§ **Exercise tasks**
1. What kind of allocator does the forum thread say tlsf is?
2. Write out the forum thread word for word, from "i also test" up to and including "is not used.".

Provided text section start

But i think this cant happen, because when look with ixtrace what code programs mostly execute on ixemul is memalloc, string functions.
and here is no diffrence possible, the string functions are in asm written and the memalloc time depend on cache misses a lot.
i also test ixemul poolmem version with tlsfmem and netsurf.i change the AFA exec so, that pool threshold is set to 4 and so every time a allocpooled is called, it do a allocmem because allocmem size is greater and so the pool is not used.
In benchmarks this give the fastest speed.
but in real world with netsurf and other C++ programs(that alloc and free small pieces of mem very often) tlsf is realy slow on my AMD64 3000+ System.64 kb 1. Level Cache 256 kb 2. Level Cache and winuae.
The main Problem on tlsf is, that it is a best fit allocator and here it happen that mem allocs that with other memallocators are placed together, so they fit better in cache are scatter around and do lots cache misses, that slow down netsurf by Factor 2 on my system.but of course tlsfmem is faster as when use no tlsfmem and do allways allocmem with this special exec.
here the system slow down by factor 4.but then there come no crashes.
i see that netsurf or other ixemul programs(that do often malloc and free) crash when use tlsfmem, this happen on a classic too.
speed tests are here not get.
I dont know wy this happen, netsurf work stable, memtracker show no illegal access, and it work with poolmem and buddy allocator good.
but if somebody want test on classic tlsfmem and netsurf more for speed , i can send a exec version for AFA.but be warned, its possible that you can kill your install.
-
@matthey
Yeah, I did find a use for bfffo when implementing a quick integer log2 estimation.
-
@bernd_afa (http://www.amiga.org/forums/member.php?u=3520) and matthey (http://www.amiga.org/forums/member.php?u=5111)
thanks for all this info, i will propose my friend to get an 68882. he's interesting
for netbsd too in his a1200, so an fpu is a must.
-
So why not compile with -m68020-60 -m68881 ? Everybody happy. :angel:

Provided text section end
Supplied material section start

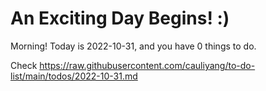 # An Exciting Day Begins! :)

Morning! Today is 2022-10-31, and you have 0 things to do.

Check https://raw.githubusercontent.com/cauliyang/to-do-list/main/todos/2022-10-31.md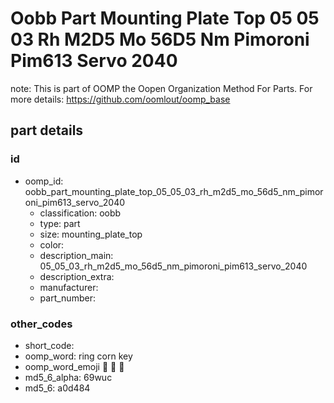 # Oobb Part Mounting Plate Top 05 05 03 Rh M2D5 Mo 56D5 Nm Pimoroni Pim613 Servo 2040  

note: This is part of OOMP the Oopen Organization Method For Parts. For more details: https://github.com/oomlout/oomp_base

##  part details





### id
* oomp_id: oobb_part_mounting_plate_top_05_05_03_rh_m2d5_mo_56d5_nm_pimoroni_pim613_servo_2040
  * classification: oobb
  * type: part
  * size: mounting_plate_top
  * color: 
  * description_main: 05_05_03_rh_m2d5_mo_56d5_nm_pimoroni_pim613_servo_2040
  * description_extra: 
  * manufacturer: 
  * part_number: 

### other_codes
* short_code: 
* oomp_word: ring corn key
* oomp_word_emoji :ring: :corn: :key:
* md5_6_alpha: 69wuc
* md5_6: a0d484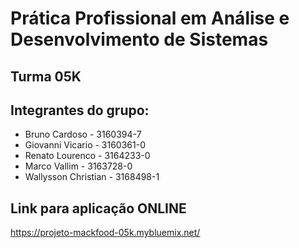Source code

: # Prática Profissional em Análise e Desenvolvimento de Sistemas

## Turma 05K

## Integrantes do grupo:

* Bruno Cardoso - 3160394-7
* Giovanni Vicario - 3160361-0
* Renato Lourenco - 3164233-0 
* Marco Vallim - 3163728-0
* Wallysson Christian - 3168498-1

## Link para aplicação ONLINE

https://projeto-mackfood-05k.mybluemix.net/
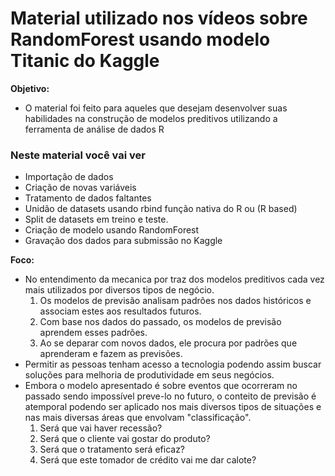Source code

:# Material utilizado nos vídeos sobre RandomForest usando modelo Titanic do Kaggle 

**Objetivo:** 
- O material foi feito para aqueles que desejam desenvolver suas habilidades na construção de modelos preditivos utilizando a ferramenta de análise de dados R

### Neste material você vai ver
- Importação de dados
- Criação de novas variáveis
- Tratamento de dados faltantes
- Unidão de datasets usando rbind função nativa do R ou (R based)
- Split de datasets em treino e teste.
- Criação de modelo usando RandomForest
- Gravação dos dados para submissão no Kaggle

**Foco:** 
- No entendimento da mecanica por traz dos modelos preditivos cada vez mais utilizados por diversos tipos de negócio.
  1. Os modelos de previsão analisam padrões nos dados históricos e associam estes aos resultados futuros.
  2. Com base nos dados do passado, os modelos de previsão aprendem esses padrões.
  3. Ao se deparar com novos dados, ele procura por padrões que aprenderam e fazem as previsões.
- Permitir as pessoas tenham acesso a tecnologia podendo assim buscar soluções para melhoria de produtividade em seus negócios.
- Embora o modelo apresentado é sobre eventos que ocorreram no passado sendo impossível preve-lo no futuro, o conteito de previsão é atemporal podendo ser aplicado nos mais
diversos tipos de situações e nas mais diversas áreas que envolvam "classificação". 
  1. Será que vai haver recessão?
  2. Será que o cliente vai gostar do produto?
  3. Será que o tratamento será eficaz?
  4. Será que este tomador de crédito vai me dar calote?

Supplied material section end

§ **Written responses**
1. A best fit allocator.

2.
i also test ixemul poolmem version with tlsfmem and netsurf.i change the AFA exec so, that pool threshold is set to 4 and so every time a allocpooled is called, it do a allocmem because allocmem size is greater and so the pool is not used.